DATA RECORDS ->
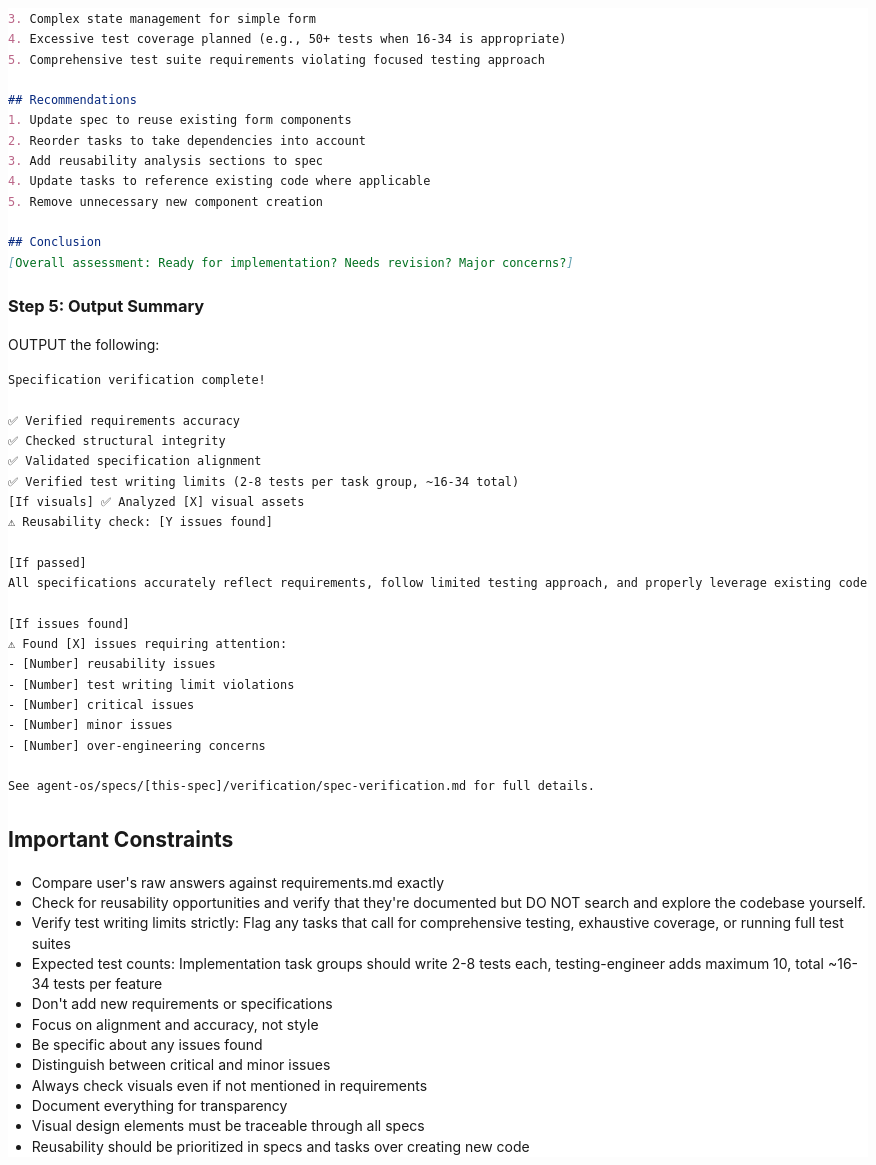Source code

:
 ```markdown
3. Complex state management for simple form
4. Excessive test coverage planned (e.g., 50+ tests when 16-34 is appropriate)
5. Comprehensive test suite requirements violating focused testing approach

## Recommendations
1. Update spec to reuse existing form components
2. Reorder tasks to take dependencies into account
3. Add reusability analysis sections to spec
4. Update tasks to reference existing code where applicable
5. Remove unnecessary new component creation

## Conclusion
[Overall assessment: Ready for implementation? Needs revision? Major concerns?]
```

### Step 5: Output Summary

OUTPUT the following:

```
Specification verification complete!

✅ Verified requirements accuracy
✅ Checked structural integrity
✅ Validated specification alignment
✅ Verified test writing limits (2-8 tests per task group, ~16-34 total)
[If visuals] ✅ Analyzed [X] visual assets
⚠️ Reusability check: [Y issues found]

[If passed]
All specifications accurately reflect requirements, follow limited testing approach, and properly leverage existing code

[If issues found]
⚠️ Found [X] issues requiring attention:
- [Number] reusability issues
- [Number] test writing limit violations
- [Number] critical issues
- [Number] minor issues
- [Number] over-engineering concerns

See agent-os/specs/[this-spec]/verification/spec-verification.md for full details.
```

## Important Constraints

- Compare user's raw answers against requirements.md exactly
- Check for reusability opportunities and verify that they're documented but DO NOT search and explore the codebase yourself.
- Verify test writing limits strictly: Flag any tasks that call for comprehensive testing, exhaustive coverage, or running full test suites
- Expected test counts: Implementation task groups should write 2-8 tests each, testing-engineer adds maximum 10, total ~16-34 tests per feature
- Don't add new requirements or specifications
- Focus on alignment and accuracy, not style
- Be specific about any issues found
- Distinguish between critical and minor issues
- Always check visuals even if not mentioned in requirements
- Document everything for transparency
- Visual design elements must be traceable through all specs
- Reusability should be prioritized in specs and tasks over creating new code

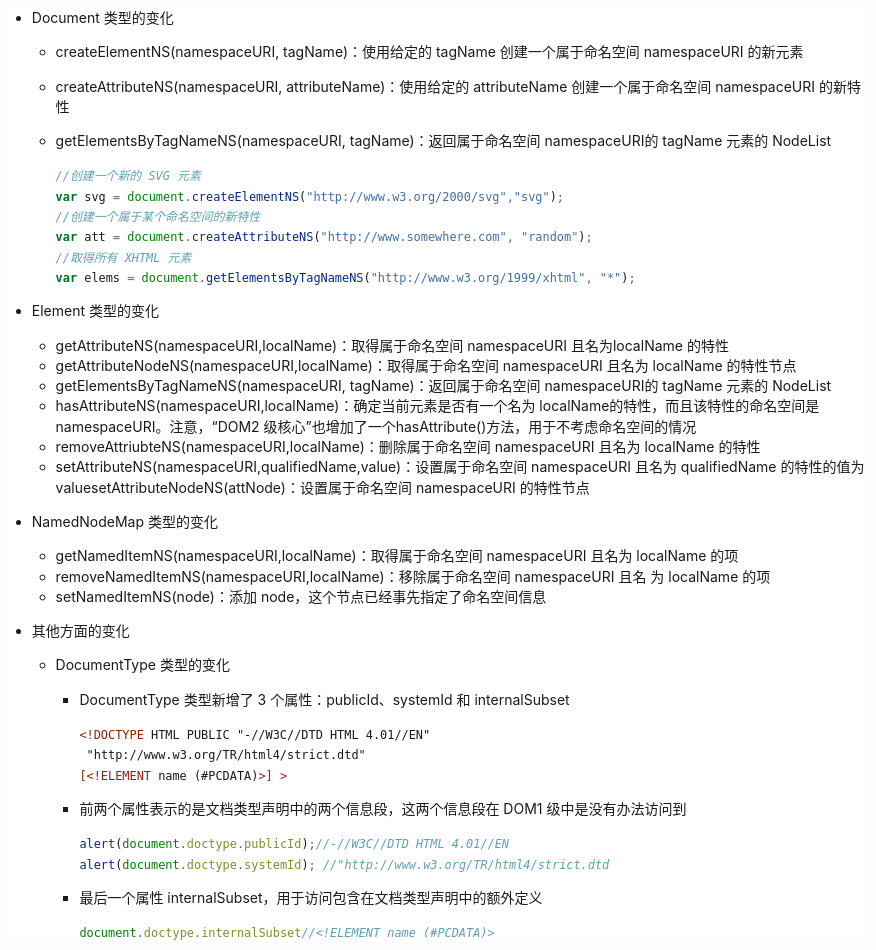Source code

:   - Document 类型的变化

     - createElementNS(namespaceURI, tagName)：使用给定的 tagName 创建一个属于命名空间 namespaceURI 的新元素

     - createAttributeNS(namespaceURI, attributeName)：使用给定的 attributeName 创建一个属于命名空间 namespaceURI 的新特性

     - getElementsByTagNameNS(namespaceURI, tagName)：返回属于命名空间 namespaceURI的 tagName 元素的 NodeList

       ```js
       //创建一个新的 SVG 元素
       var svg = document.createElementNS("http://www.w3.org/2000/svg","svg");
       //创建一个属于某个命名空间的新特性
       var att = document.createAttributeNS("http://www.somewhere.com", "random");
       //取得所有 XHTML 元素
       var elems = document.getElementsByTagNameNS("http://www.w3.org/1999/xhtml", "*");
       ```

  - Element 类型的变化

     - getAttributeNS(namespaceURI,localName)：取得属于命名空间 namespaceURI 且名为localName 的特性
     - getAttributeNodeNS(namespaceURI,localName)：取得属于命名空间 namespaceURI 且名为 localName 的特性节点
     - getElementsByTagNameNS(namespaceURI, tagName)：返回属于命名空间 namespaceURI的 tagName 元素的 NodeList
     - hasAttributeNS(namespaceURI,localName)：确定当前元素是否有一个名为 localName的特性，而且该特性的命名空间是 namespaceURI。注意，“DOM2 级核心”也增加了一个hasAttribute()方法，用于不考虑命名空间的情况
     - removeAttriubteNS(namespaceURI,localName)：删除属于命名空间 namespaceURI 且名为 localName 的特性
     - setAttributeNS(namespaceURI,qualifiedName,value)：设置属于命名空间 namespaceURI 且名为 qualifiedName 的特性的值为 valuesetAttributeNodeNS(attNode)：设置属于命名空间 namespaceURI 的特性节点

  - NamedNodeMap 类型的变化

     - getNamedItemNS(namespaceURI,localName)：取得属于命名空间 namespaceURI 且名为
       localName 的项
     - removeNamedItemNS(namespaceURI,localName)：移除属于命名空间 namespaceURI 且名
       为 localName 的项
     - setNamedItemNS(node)：添加 node，这个节点已经事先指定了命名空间信息

- 其他方面的变化

  - DocumentType 类型的变化

    - DocumentType 类型新增了 3 个属性：publicId、systemId 和 internalSubset

      ```html
      <!DOCTYPE HTML PUBLIC "-//W3C//DTD HTML 4.01//EN"
       "http://www.w3.org/TR/html4/strict.dtd"
      [<!ELEMENT name (#PCDATA)>] >
      ```

    - 前两个属性表示的是文档类型声明中的两个信息段，这两个信息段在 DOM1 级中是没有办法访问到

      ```js
      alert(document.doctype.publicId);//-//W3C//DTD HTML 4.01//EN
      alert(document.doctype.systemId); //"http://www.w3.org/TR/html4/strict.dtd
      ```

    - 最后一个属性 internalSubset，用于访问包含在文档类型声明中的额外定义

      ```js
      document.doctype.internalSubset//<!ELEMENT name (#PCDATA)>
      ```
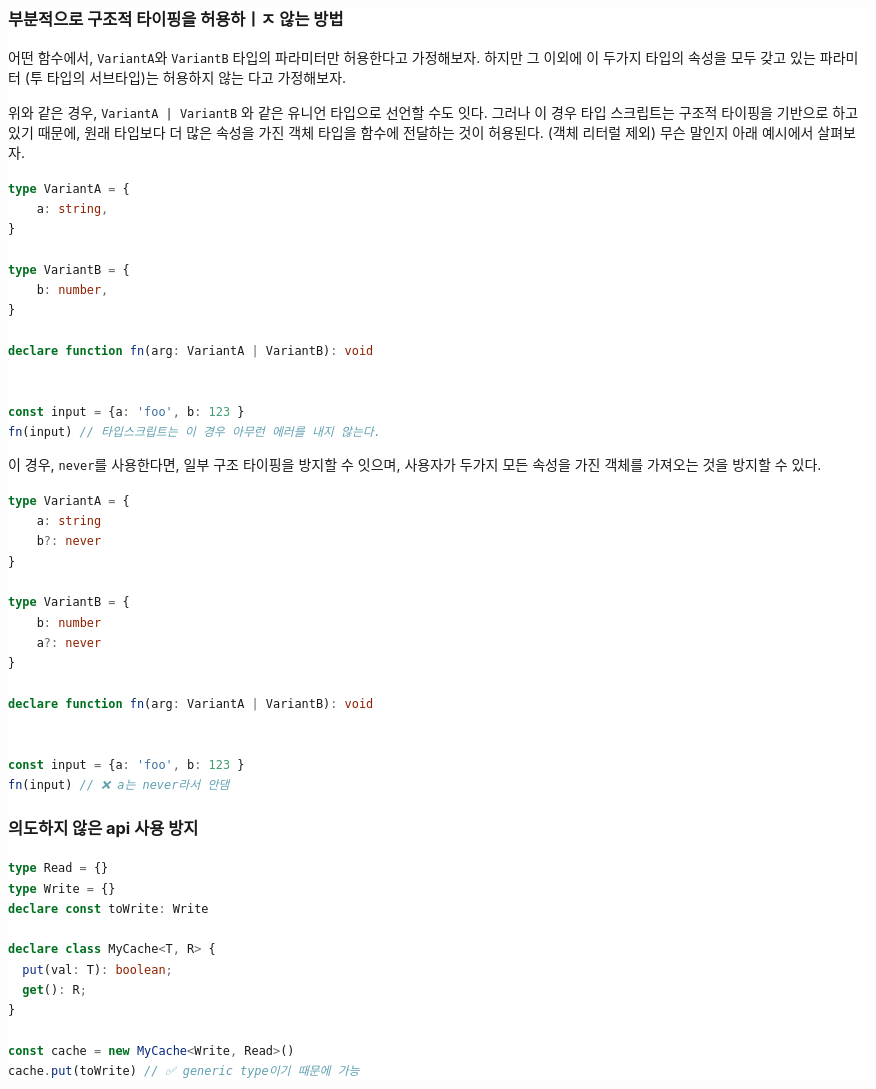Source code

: ### 부분적으로 구조적 타이핑을 허용하ㅣㅈ 않는 방법

어떤 함수에서, `VariantA`와 `VariantB` 타입의 파라미터만 허용한다고 가정해보자. 하지만 그 이외에 이 두가지 타입의 속성을 모두 갖고 있는 파라미터 (투 타입의 서브타입)는  허용하지 않는 다고 가정해보자.

위와 같은 경우, `VariantA | VariantB` 와 같은 유니언 타입으로 선언할 수도 잇다. 그러나 이 경우 타입 스크립트는 구조적 타이핑을 기반으로 하고 있기 때문에, 원래 타입보다 더 많은 속성을 가진 객체 타입을 함수에 전달하는 것이 허용된다. (객체 리터럴 제외) 무슨 말인지 아래 예시에서 살펴보자.

```typescript
type VariantA = {
    a: string,
}

type VariantB = {
    b: number,
}

declare function fn(arg: VariantA | VariantB): void


const input = {a: 'foo', b: 123 }
fn(input) // 타입스크립트는 이 경우 아무런 에러를 내지 않는다.
```

이 경우, `never`를 사용한다면, 일부 구조 타이핑을 방지할 수 잇으며, 사용자가 두가지 모든 속성을 가진 객체를 가져오는 것을 방지할 수 있다.

```typescript
type VariantA = {
    a: string
    b?: never
}

type VariantB = {
    b: number
    a?: never
}

declare function fn(arg: VariantA | VariantB): void


const input = {a: 'foo', b: 123 }
fn(input) // ❌ a는 never라서 안댐
```

### 의도하지 않은 api 사용 방지

```typescript
type Read = {}
type Write = {}
declare const toWrite: Write

declare class MyCache<T, R> {
  put(val: T): boolean;
  get(): R;
}

const cache = new MyCache<Write, Read>()
cache.put(toWrite) // ✅ generic type이기 때문에 가능
```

EXERCISE DESCRIPTION ->
Find how many lines of the preceding data contain "issues", and answer with that number only.

RESPONSE BOX ->
8